Peninsula spider orchid
- Conservation status: Endangered (EPBC Act)

Scientific classification
- Kingdom: Plantae
- Clade: Embryophytes
- Clade: Tracheophytes
- Clade: Spermatophytes
- Clade: Angiosperms
- Clade: Monocots
- Order: Asparagales
- Family: Orchidaceae
- Subfamily: Orchidoideae
- Tribe: Diurideae
- Genus: Caladenia
- Species: C. thysanochila
- Binomial name: Caladenia thysanochila G.W.Carr
- Synonyms: Arachnorchis thysanochila (G.W.Carr) D.L.Jones & M.A.Clem.

= Caladenia thysanochila =

- Genus: Caladenia
- Species: thysanochila
- Authority: G.W.Carr
- Conservation status: EN
- Synonyms: Arachnorchis thysanochila (G.W.Carr) D.L.Jones & M.A.Clem.

Species of orchid

Caladenia thysanochila, commonly known as the peninsula spider orchid or fringed spider-orchid, is a plant in the orchid family Orchidaceae and is endemic to Victoria. It is a ground orchid with a single hairy leaf and a single bright white to pale pinkish flower. Only two flowers have been seen and the species is thought to be extinct.

==Description==
Caladenia thysanochila is a terrestrial, perennial, deciduous, herb with an underground tuber and a single hairy leaf, 100–200 mm long and 8–10 mm wide with reddish spots. A single flower 40–50 mm wide is borne on a thin spike 150–300 mm high. The sepals and petals are bright white to pinkish with thick, purplish, club-like glandular tips. The dorsal sepal is erect, 25–30 mm long and 3–4 mm wide. The lateral sepals are 25–30 mm long and 4–5 mm wide, spread apart from each other and curve downwards. The petals are 20–25 mm long, about 3 mm wide and curve downwards. The labellum is white or pinkish, 9–13 mm long, 6–8 mm wide with many pinkish teeth up to 1.5 mm long on the sides. The tip of the labellum is curled under and there are four rows of pinkish calli up to 1 mm long, along its mid-line. Flowering occurs in October.

==Taxonomy and naming==
Caladenia thysanochila was first formally described by Geoffrey Carr in 1991 and the description was published in Indigenous Flora and Fauna Association Miscellaneous Paper 1 from a specimen collected near Mount Eliza. The specific epithet (thysanochila) is derived from the Ancient Greek words thysanos meaning "tassel" or "fringe" and cheilos meaning "lip".
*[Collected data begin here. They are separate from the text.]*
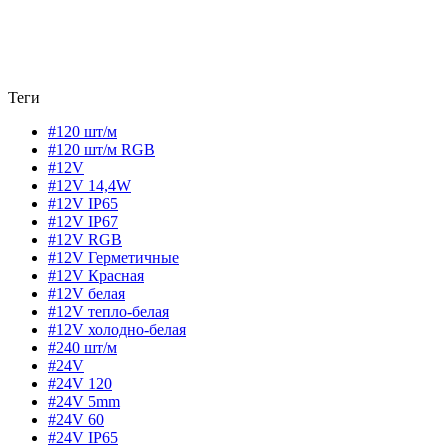
Теги
#120 шт/м
#120 шт/м RGB
#12V
#12V 14,4W
#12V IP65
#12V IP67
#12V RGB
#12V Герметичные
#12V Красная
#12V белая
#12V тепло-белая
#12V холодно-белая
#240 шт/м
#24V
#24V 120
#24V 5mm
#24V 60
#24V IP65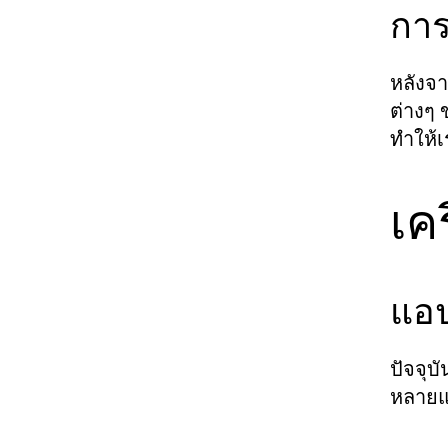
การ
หลังจา
ต่างๆ 
ทำให้เ
เค
แอป
ปัจจุบ
หลายแน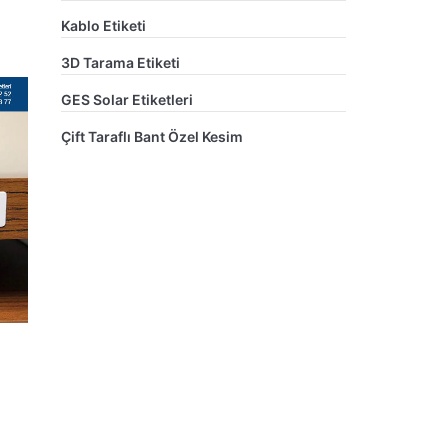
Kablo Etiketi
3D Tarama Etiketi
GES Solar Etiketleri
Çift Taraflı Bant Özel Kesim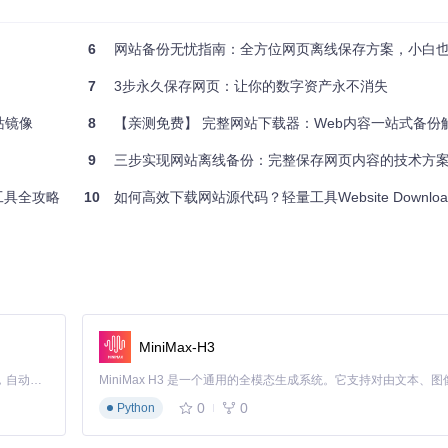
一次完整快照。系统会自动对比前后版本差异，生成增量备份报告，确保在
6
网站备份无忧指南：全方位网页离线保存方案，小白
7
3步永久保存网页：让你的数字资产永不消失
和住宿推荐等网页全部制作成数字快照。在信号薄弱的高原地区，他依然
站镜像
8
【亲测免费】 完整网站下载器：Web内容一站式备份
9
三步实现网站离线备份：完整保存网页内容的技术方
画面；而WebSite-Downloader的数字快照技术则像是专业摄影师
份工具全攻略
10
如何高效下载网站源代码？轻量工具Website Downlo
ript交互和图片资源，导致保存的页面变形失真；后者则会重构整个网站的
-10倍，对于包含数百个页面的大型网站，这种效率提升尤为明显。同时
的操作门槛。
MiniMax-H3
，还能实现智能分类、语义分析和内容摘要。想象一下，当你保存一个技术
建立关联，让你的数字资产真正"活"起来。
Claude Code 的开源替代方案。连接任意大模型，编辑代码，运行命令，自动验证 — 全自动执行。用 Rust 构建，极致性能。 ｜ An open-source alternative to Claude Code. Connect any LLM, edit code, run commands, and verify changes — autonomously. Built in Rust for speed. Get Started
0
0
站内容的全生命周期管理。每次更新后自动创建快照，形成完整的历史记
Python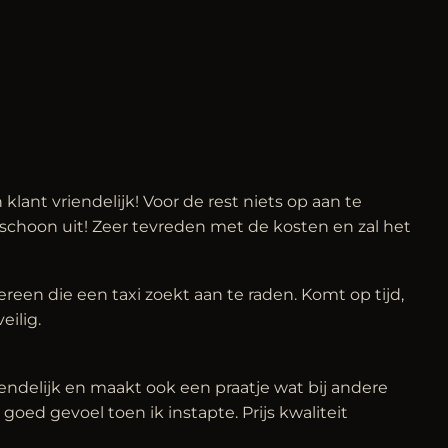
 klant vriendelijk! Voor de rest niets op aan te
schoon uit! Zeer tevreden met de kosten en zal het
ereen die een taxi zoekt aan te raden. Komt op tijd,
eilig.
riendelijk en maakt ook een praatje wat bij andere
 goed gevoel toen ik instapte. Prijs kwaliteit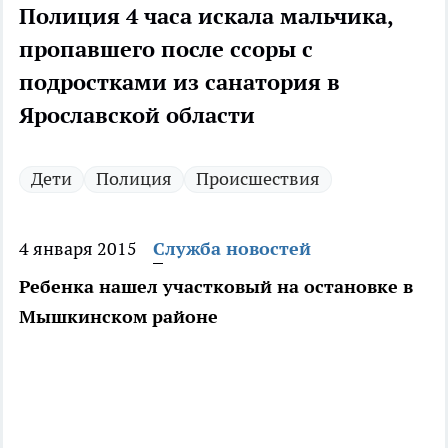
Полиция 4 часа искала мальчика,
пропавшего после ссоры с
подростками из санатория в
Ярославской области
Дети
Полиция
Происшествия
4 января 2015
Служба новостей
Ребенка нашел участковый на остановке в
Мышкинском районе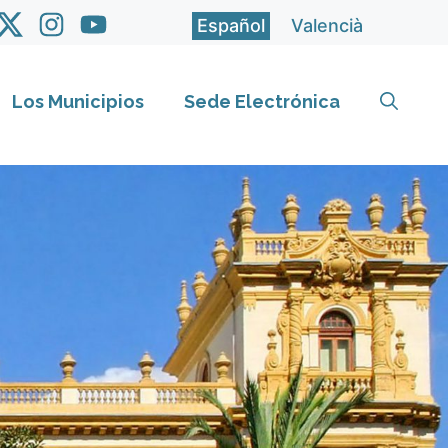
Español
Valencià
Los Municipios
Sede Electrónica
==Distribution and habitat==
The only two specimens of this orchid have been observed having been discovered in 1988. Both were growing in heathy woodland in a reserve on the Mornington Peninsula.

==Conservation==
Caladenia thysanochila is listed as "endangered" under the Australian Government Environment Protection and Biodiversity Conservation Act 1999 but as "extinct"under the Victorian Flora and Fauna Guarantee Act 1988.